(Page segmentation data)
_ _ _ _ _

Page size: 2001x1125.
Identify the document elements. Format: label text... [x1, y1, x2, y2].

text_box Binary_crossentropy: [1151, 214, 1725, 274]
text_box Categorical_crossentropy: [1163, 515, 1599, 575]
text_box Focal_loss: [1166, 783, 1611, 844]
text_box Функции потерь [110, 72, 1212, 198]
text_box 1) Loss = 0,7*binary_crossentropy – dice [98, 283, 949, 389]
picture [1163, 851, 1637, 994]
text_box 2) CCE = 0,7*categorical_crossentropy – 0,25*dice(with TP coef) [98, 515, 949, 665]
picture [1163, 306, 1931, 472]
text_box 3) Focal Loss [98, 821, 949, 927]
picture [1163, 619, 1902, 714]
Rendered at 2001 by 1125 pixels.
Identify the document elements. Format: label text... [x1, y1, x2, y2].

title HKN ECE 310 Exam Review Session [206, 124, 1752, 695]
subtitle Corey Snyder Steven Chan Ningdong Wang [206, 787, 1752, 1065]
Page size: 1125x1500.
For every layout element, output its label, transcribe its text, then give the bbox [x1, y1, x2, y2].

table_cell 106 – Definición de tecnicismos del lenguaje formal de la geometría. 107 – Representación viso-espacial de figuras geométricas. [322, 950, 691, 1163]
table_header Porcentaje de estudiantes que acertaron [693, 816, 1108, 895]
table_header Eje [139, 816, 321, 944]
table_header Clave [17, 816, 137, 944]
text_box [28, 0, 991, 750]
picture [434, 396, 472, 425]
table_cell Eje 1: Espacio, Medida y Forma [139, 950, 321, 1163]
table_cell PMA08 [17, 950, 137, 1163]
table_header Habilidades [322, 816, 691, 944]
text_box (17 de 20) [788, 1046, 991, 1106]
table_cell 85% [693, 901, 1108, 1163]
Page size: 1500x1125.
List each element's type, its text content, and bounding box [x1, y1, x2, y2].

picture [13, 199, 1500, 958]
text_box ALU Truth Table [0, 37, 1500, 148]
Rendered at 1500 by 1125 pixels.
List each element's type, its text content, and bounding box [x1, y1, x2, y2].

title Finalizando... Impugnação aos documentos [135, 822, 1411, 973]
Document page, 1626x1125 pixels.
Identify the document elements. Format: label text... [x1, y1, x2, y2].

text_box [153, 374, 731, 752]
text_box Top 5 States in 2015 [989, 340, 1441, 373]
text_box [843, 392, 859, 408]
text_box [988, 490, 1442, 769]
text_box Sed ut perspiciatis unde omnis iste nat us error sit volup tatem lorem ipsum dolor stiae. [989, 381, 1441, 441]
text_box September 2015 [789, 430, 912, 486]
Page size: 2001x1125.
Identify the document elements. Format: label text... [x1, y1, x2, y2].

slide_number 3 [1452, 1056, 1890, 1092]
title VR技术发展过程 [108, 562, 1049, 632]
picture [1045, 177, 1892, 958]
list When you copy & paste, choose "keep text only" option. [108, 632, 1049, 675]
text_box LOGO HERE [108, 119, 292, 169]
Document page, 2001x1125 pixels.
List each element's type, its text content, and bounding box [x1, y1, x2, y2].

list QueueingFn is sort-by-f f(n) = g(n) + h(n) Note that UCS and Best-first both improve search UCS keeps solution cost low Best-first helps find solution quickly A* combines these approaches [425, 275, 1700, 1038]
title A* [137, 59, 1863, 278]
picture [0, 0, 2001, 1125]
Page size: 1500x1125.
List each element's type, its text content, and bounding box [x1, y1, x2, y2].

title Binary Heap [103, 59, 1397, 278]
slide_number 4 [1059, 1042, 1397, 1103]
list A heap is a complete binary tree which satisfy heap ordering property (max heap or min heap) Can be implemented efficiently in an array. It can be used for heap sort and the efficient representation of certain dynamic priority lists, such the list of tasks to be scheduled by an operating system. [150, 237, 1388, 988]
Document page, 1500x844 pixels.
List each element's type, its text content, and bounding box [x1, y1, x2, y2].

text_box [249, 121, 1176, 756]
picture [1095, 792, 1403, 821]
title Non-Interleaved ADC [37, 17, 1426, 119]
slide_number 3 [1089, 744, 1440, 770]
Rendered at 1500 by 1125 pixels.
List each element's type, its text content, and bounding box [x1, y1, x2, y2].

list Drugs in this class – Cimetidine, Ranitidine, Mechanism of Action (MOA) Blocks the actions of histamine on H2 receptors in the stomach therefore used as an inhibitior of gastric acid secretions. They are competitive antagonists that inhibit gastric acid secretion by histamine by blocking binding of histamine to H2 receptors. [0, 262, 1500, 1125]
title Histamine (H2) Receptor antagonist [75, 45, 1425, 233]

_ _ _ _ _

■ **Problem details**: Could you copy out every record above exactly as it appears?

■ **Answer to the exercise**:
Page size: 2001x1125.
Identify the document elements. Format: label text... [x1, y1, x2, y2].

text_box Binary_crossentropy: [1151, 214, 1725, 274]
text_box Categorical_crossentropy: [1163, 515, 1599, 575]
text_box Focal_loss: [1166, 783, 1611, 844]
text_box Функции потерь [110, 72, 1212, 198]
text_box 1) Loss = 0,7*binary_crossentropy – dice [98, 283, 949, 389]
picture [1163, 851, 1637, 994]
text_box 2) CCE = 0,7*categorical_crossentropy – 0,25*dice(with TP coef) [98, 515, 949, 665]
picture [1163, 306, 1931, 472]
text_box 3) Focal Loss [98, 821, 949, 927]
picture [1163, 619, 1902, 714]
Rendered at 2001 by 1125 pixels.
Identify the document elements. Format: label text... [x1, y1, x2, y2].

title HKN ECE 310 Exam Review Session [206, 124, 1752, 695]
subtitle Corey Snyder Steven Chan Ningdong Wang [206, 787, 1752, 1065]
Page size: 1125x1500.
For every layout element, output its label, transcribe its text, then give the bbox [x1, y1, x2, y2].

table_cell 106 – Definición de tecnicismos del lenguaje formal de la geometría. 107 – Representación viso-espacial de figuras geométricas. [322, 950, 691, 1163]
table_header Porcentaje de estudiantes que acertaron [693, 816, 1108, 895]
table_header Eje [139, 816, 321, 944]
table_header Clave [17, 816, 137, 944]
text_box [28, 0, 991, 750]
picture [434, 396, 472, 425]
table_cell Eje 1: Espacio, Medida y Forma [139, 950, 321, 1163]
table_cell PMA08 [17, 950, 137, 1163]
table_header Habilidades [322, 816, 691, 944]
text_box (17 de 20) [788, 1046, 991, 1106]
table_cell 85% [693, 901, 1108, 1163]
Page size: 1500x1125.
List each element's type, its text content, and bounding box [x1, y1, x2, y2].

picture [13, 199, 1500, 958]
text_box ALU Truth Table [0, 37, 1500, 148]
Rendered at 1500 by 1125 pixels.
List each element's type, its text content, and bounding box [x1, y1, x2, y2].

title Finalizando... Impugnação aos documentos [135, 822, 1411, 973]
Document page, 1626x1125 pixels.
Identify the document elements. Format: label text... [x1, y1, x2, y2].

text_box [153, 374, 731, 752]
text_box Top 5 States in 2015 [989, 340, 1441, 373]
text_box [843, 392, 859, 408]
text_box [988, 490, 1442, 769]
text_box Sed ut perspiciatis unde omnis iste nat us error sit volup tatem lorem ipsum dolor stiae. [989, 381, 1441, 441]
text_box September 2015 [789, 430, 912, 486]
Page size: 2001x1125.
Identify the document elements. Format: label text... [x1, y1, x2, y2].

slide_number 3 [1452, 1056, 1890, 1092]
title VR技术发展过程 [108, 562, 1049, 632]
picture [1045, 177, 1892, 958]
list When you copy & paste, choose "keep text only" option. [108, 632, 1049, 675]
text_box LOGO HERE [108, 119, 292, 169]
Document page, 2001x1125 pixels.
List each element's type, its text content, and bounding box [x1, y1, x2, y2].

list QueueingFn is sort-by-f f(n) = g(n) + h(n) Note that UCS and Best-first both improve search UCS keeps solution cost low Best-first helps find solution quickly A* combines these approaches [425, 275, 1700, 1038]
title A* [137, 59, 1863, 278]
picture [0, 0, 2001, 1125]
Page size: 1500x1125.
List each element's type, its text content, and bounding box [x1, y1, x2, y2].

title Binary Heap [103, 59, 1397, 278]
slide_number 4 [1059, 1042, 1397, 1103]
list A heap is a complete binary tree which satisfy heap ordering property (max heap or min heap) Can be implemented efficiently in an array. It can be used for heap sort and the efficient representation of certain dynamic priority lists, such the list of tasks to be scheduled by an operating system. [150, 237, 1388, 988]
Document page, 1500x844 pixels.
List each element's type, its text content, and bounding box [x1, y1, x2, y2].

text_box [249, 121, 1176, 756]
picture [1095, 792, 1403, 821]
title Non-Interleaved ADC [37, 17, 1426, 119]
slide_number 3 [1089, 744, 1440, 770]
Rendered at 1500 by 1125 pixels.
List each element's type, its text content, and bounding box [x1, y1, x2, y2].

list Drugs in this class – Cimetidine, Ranitidine, Mechanism of Action (MOA) Blocks the actions of histamine on H2 receptors in the stomach therefore used as an inhibitior of gastric acid secretions. They are competitive antagonists that inhibit gastric acid secretion by histamine by blocking binding of histamine to H2 receptors. [0, 262, 1500, 1125]
title Histamine (H2) Receptor antagonist [75, 45, 1425, 233]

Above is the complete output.